Step 6: Full Software Installation

  1. Optional: Remove cloud-init:

    vi /etc/netplan/01-netcfg.yaml
    
    network:
      version: 2
      ethernets:
        eth0:
          dhcp4: true
    
    rm /etc/netplan/50-cloud-init.yaml
    apt purge --autoremove ^cloud-init
    rm -rf /etc/cloud
    
  2. Optional: Remove other storage packages:

    apt purge --autoremove bcache-tools btrfs-progs cloud-guest-utils lvm2 \
        mdadm multipath-tools open-iscsi overlayroot xfsprogs
    
  3. Upgrade the minimal system:

    apt dist-upgrade --yes
    
  4. Optional: Install a full GUI environment:

    apt install --yes ubuntu-desktop
    echo dtoverlay=vc4-fkms-v3d >> /boot/firmware/usercfg.txt
    

    Hint: If you are installing a full GUI environment, you will likely want to remove cloud-init as discussed above but manage your network with NetworkManager:

    rm /etc/netplan/*.yaml
    vi /etc/netplan/01-network-manager-all.yaml
    
    network:
      version: 2
      renderer: NetworkManager
    
  5. Optional (but recommended): Disable log compression:

    As /var/log is already compressed by ZFS, logrotate’s compression is going to burn CPU and disk I/O for (in most cases) very little gain. Also, if you are making snapshots of /var/log, logrotate’s compression will actually waste space, as the uncompressed data will live on in the snapshot. You can edit the files in /etc/logrotate.d by hand to comment out compress, or use this loop (copy-and-paste highly recommended):

    for file in /etc/logrotate.d/* ; do
        if grep -Eq "(^|[^#y])compress" "$file" ; then
            sed -i -r "s/(^|[^#y])(compress)/\1#\2/" "$file"
        fi
    done
    
  6. Reboot:

    reboot
    

Step 7: Final Cleanup

  1. Wait for the system to boot normally. Login using the account you created. Ensure the system (including networking) works normally.
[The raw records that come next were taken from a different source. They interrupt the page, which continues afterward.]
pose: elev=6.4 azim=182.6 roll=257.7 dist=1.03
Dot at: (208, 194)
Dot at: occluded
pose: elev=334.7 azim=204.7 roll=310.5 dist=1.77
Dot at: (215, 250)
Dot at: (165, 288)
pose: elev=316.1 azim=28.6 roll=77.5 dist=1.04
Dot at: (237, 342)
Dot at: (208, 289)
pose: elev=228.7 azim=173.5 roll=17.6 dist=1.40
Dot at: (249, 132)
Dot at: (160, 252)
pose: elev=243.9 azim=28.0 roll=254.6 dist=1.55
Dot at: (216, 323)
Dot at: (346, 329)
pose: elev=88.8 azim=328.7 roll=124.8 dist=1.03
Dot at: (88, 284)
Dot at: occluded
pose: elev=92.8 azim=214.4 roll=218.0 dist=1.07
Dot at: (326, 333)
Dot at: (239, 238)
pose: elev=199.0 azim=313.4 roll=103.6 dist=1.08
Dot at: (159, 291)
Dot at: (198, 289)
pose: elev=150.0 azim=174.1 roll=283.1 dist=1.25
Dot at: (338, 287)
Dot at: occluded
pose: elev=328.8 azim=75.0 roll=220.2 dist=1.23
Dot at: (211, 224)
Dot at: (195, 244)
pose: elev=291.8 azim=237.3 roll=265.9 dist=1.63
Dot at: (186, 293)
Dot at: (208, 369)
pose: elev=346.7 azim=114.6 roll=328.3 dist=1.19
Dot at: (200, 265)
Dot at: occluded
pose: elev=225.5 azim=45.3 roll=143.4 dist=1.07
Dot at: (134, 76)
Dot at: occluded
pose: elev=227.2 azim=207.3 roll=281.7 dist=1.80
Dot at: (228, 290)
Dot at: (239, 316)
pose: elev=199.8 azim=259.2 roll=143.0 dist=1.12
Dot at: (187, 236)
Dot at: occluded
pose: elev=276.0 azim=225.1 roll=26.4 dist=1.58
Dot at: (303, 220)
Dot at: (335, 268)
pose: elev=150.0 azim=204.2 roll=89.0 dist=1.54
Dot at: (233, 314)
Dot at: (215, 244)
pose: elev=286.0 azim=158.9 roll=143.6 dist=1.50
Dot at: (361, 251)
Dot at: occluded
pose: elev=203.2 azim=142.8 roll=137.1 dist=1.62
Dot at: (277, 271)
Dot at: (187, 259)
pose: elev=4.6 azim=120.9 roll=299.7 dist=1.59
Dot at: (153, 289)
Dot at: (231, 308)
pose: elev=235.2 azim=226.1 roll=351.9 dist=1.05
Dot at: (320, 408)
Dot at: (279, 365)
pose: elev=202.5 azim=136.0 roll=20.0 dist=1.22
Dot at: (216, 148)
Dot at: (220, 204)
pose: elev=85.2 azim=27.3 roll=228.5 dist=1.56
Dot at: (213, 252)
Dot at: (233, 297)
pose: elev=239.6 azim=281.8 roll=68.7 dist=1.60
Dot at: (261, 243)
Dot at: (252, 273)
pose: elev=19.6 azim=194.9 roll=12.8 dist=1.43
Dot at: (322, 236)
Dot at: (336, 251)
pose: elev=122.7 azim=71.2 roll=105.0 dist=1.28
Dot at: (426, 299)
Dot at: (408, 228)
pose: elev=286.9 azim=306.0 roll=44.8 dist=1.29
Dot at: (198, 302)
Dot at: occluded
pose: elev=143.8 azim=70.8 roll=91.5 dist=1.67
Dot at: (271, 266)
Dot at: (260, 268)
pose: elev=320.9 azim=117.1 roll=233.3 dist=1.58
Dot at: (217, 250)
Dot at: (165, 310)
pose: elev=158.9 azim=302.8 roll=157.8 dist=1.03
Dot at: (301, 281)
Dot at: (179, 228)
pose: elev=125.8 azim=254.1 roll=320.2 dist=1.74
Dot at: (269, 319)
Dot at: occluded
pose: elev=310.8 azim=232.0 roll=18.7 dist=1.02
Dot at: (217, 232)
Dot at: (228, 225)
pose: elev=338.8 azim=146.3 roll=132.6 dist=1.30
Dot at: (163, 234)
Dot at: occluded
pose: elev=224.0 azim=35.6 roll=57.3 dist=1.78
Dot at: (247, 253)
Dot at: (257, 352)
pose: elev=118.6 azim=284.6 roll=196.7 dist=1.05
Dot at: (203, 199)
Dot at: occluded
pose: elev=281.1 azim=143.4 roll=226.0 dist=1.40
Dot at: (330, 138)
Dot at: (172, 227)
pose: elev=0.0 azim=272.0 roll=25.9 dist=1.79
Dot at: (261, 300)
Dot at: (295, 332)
  2. Optional: For LUKS installs only, backup the LUKS header:

    sudo cryptsetup luksHeaderBackup /dev/disk/by-id/scsi-SATA_disk1-part4 \
        --header-backup-file luks1-header.dat
    

    Store that backup somewhere safe (e.g. cloud storage). It is protected by your LUKS passphrase, but you may wish to use additional encryption.

    Hint: If you created a mirror or raidz topology, repeat this for each LUKS volume (luks2, etc.).